To the Sea
I need to go to the ocean
And maybe the sea needs me back
I need to walk on sandy footing
Where stronger steps have tracked
To see the power of the waves
And feel a current where nothing stays
I need to go to the ocean
And hear song of something more
To see the line of a horizon
And heal the wounds that still are sore
To feel my feet begin to sink
Beneath a world made for leaving
And my lids begin to close
Over eyes meant for seeing
We had the absolute most perfect family vacation to Florida a week ago. It was our first “big” vacation with just the 6 of us since Sunley was born, which meant a lot to my travel-loving, travel-starved soul. It was a dual-purpose trip to spend time together as a family, but also to visit our dear friends, the Finns, who live just an hour away from St. Augustine. We got a big ole beach house and we were able to see Geoff, Rachel, Bear, and Ivy every day we were there. For anyone who doesn’t remember, Ivy was one of our leftie besties during our year in Houston in 2018 (Ivy is missing the left side of her heart, and Sunley is missing the right side, so they have similar surgical paths). She is also the last of our little heart family to be receiving her Fontan surgery, which is scheduled for late this summer (to support the Finn family and follow her journey, click here).

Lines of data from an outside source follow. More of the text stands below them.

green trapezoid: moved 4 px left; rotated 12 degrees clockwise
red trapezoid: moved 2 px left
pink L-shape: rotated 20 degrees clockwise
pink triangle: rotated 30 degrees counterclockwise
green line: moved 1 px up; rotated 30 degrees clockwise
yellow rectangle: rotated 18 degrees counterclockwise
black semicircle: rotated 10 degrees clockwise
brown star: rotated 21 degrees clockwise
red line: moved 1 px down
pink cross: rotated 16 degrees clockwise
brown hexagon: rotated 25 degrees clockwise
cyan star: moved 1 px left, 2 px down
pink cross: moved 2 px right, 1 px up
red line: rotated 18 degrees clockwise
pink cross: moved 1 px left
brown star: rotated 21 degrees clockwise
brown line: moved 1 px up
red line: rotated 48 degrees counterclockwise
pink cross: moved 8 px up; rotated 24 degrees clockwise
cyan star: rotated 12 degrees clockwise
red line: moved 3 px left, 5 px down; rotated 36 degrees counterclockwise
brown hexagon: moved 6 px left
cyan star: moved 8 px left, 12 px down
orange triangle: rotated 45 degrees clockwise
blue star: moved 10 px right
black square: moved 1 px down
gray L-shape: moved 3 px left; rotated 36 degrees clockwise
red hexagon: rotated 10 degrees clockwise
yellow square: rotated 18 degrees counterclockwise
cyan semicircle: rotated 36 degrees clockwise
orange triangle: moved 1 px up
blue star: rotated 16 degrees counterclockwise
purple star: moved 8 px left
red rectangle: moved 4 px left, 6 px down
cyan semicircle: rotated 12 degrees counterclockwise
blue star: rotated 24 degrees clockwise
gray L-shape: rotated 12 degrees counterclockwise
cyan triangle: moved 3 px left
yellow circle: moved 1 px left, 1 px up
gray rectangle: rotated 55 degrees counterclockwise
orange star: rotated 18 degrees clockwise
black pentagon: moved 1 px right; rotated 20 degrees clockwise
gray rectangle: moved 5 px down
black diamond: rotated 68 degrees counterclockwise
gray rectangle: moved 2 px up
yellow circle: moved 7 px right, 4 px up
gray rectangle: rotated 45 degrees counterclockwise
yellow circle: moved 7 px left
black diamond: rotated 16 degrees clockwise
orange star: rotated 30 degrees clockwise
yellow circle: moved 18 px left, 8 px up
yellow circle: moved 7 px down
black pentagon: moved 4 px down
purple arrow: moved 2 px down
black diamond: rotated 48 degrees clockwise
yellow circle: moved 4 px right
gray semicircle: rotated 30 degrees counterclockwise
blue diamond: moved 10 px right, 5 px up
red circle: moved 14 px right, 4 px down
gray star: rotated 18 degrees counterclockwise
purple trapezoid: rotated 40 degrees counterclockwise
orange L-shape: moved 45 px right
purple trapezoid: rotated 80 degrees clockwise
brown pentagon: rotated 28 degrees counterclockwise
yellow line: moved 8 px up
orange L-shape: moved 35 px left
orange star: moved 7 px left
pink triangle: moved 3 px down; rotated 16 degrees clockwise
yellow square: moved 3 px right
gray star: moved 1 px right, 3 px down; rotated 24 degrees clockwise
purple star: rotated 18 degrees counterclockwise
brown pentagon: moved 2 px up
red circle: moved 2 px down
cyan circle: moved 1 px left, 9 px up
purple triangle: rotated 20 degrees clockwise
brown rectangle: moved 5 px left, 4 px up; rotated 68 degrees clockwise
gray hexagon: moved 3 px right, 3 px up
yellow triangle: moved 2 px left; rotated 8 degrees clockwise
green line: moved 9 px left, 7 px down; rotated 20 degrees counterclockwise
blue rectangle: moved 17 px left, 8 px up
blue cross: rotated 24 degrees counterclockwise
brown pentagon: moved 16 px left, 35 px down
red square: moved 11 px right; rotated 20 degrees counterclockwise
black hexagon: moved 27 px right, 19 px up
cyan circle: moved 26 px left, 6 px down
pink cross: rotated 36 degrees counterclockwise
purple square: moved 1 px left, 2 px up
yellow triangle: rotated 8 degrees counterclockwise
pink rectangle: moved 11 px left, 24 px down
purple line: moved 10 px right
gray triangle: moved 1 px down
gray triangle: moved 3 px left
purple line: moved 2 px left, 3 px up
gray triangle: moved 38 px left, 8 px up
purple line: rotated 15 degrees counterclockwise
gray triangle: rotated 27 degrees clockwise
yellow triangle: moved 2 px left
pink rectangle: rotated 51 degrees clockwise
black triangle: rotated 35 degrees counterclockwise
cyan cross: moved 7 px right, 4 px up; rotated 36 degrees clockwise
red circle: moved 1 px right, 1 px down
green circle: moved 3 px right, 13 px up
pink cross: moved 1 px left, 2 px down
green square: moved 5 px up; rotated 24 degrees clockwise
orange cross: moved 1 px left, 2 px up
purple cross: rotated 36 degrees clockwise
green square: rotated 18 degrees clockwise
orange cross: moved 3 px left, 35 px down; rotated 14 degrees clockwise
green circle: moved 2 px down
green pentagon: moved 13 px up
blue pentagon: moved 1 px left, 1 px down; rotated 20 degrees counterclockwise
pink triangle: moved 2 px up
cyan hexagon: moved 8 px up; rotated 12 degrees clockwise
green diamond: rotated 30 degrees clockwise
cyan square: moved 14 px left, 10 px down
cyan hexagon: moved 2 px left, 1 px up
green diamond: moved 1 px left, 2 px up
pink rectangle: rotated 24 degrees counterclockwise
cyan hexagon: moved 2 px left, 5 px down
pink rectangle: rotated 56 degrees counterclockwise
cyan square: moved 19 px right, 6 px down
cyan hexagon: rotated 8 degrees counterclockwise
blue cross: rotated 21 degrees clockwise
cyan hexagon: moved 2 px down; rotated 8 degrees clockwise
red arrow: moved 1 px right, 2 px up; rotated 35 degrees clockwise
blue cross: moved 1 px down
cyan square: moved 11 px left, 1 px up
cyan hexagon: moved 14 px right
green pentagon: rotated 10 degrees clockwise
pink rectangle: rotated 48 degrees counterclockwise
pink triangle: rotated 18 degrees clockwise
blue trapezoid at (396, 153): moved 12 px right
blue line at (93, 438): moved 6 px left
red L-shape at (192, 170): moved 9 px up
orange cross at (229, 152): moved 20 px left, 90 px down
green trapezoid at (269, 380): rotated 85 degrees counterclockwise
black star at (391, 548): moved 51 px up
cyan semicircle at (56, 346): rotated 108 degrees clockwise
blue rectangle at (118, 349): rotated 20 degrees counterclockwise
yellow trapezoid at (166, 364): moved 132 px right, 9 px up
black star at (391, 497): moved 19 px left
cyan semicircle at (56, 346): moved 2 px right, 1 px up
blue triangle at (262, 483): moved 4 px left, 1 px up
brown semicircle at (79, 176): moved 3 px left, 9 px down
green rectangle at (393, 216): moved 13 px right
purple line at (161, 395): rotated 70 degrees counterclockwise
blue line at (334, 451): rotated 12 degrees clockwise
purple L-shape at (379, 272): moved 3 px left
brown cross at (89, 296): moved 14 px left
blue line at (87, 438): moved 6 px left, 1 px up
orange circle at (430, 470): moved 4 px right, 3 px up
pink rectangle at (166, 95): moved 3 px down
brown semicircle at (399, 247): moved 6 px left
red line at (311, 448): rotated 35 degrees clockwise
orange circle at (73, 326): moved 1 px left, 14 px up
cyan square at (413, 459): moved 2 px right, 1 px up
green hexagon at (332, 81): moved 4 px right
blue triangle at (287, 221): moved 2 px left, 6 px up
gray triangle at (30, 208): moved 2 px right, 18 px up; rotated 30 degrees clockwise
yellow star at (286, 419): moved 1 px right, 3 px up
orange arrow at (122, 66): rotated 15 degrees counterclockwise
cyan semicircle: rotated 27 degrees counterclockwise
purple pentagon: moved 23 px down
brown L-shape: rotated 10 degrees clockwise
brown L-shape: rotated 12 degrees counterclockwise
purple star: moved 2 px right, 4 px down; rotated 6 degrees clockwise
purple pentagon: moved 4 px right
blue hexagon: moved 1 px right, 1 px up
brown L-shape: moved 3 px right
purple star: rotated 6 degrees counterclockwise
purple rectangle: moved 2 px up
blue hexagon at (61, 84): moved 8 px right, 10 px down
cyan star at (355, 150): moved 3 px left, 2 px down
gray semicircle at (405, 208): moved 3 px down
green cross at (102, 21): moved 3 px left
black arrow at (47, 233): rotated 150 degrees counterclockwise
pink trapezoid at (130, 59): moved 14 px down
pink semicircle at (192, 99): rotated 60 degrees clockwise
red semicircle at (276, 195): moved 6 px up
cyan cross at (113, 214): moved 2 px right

Rachel and I have been dreaming of getting our kids together since we left Houston in 2019. We’ve managed to keep in touch (understatement) with each other and with Leslie (Oliver’s mom), and even had a brief heart mom reunion in Houston last fall while Oliver was waiting for his heart transplant. But all three of our babies (Oliver, Sunley, and Ivy) have never been in the same room. Someday.
It was simple and perfect and fulfilling seeing all six of the kids reunited and playing on the beach together. The big kids remembered each other from their 2018 days, and from Marco Polo chats since then, and they all got along so well. There was a moment on our last night with a perfect sunset floating in the backdrop when I turned to Rachel and just said, “This is exactly what we were dreaming of inside the hospital.” Moments like that feel so full circle, and I have no doubt that God designed that sunset to draw our attention to the depths of our joy.
There’s just something about the ocean that calms my spirit, and I’ll be taking my mind back there over and over again as needed. Thank goodness for sunsets. Thank goodness for oceans. Thank goodness for the cracks that medical parenting has created. God fills them all.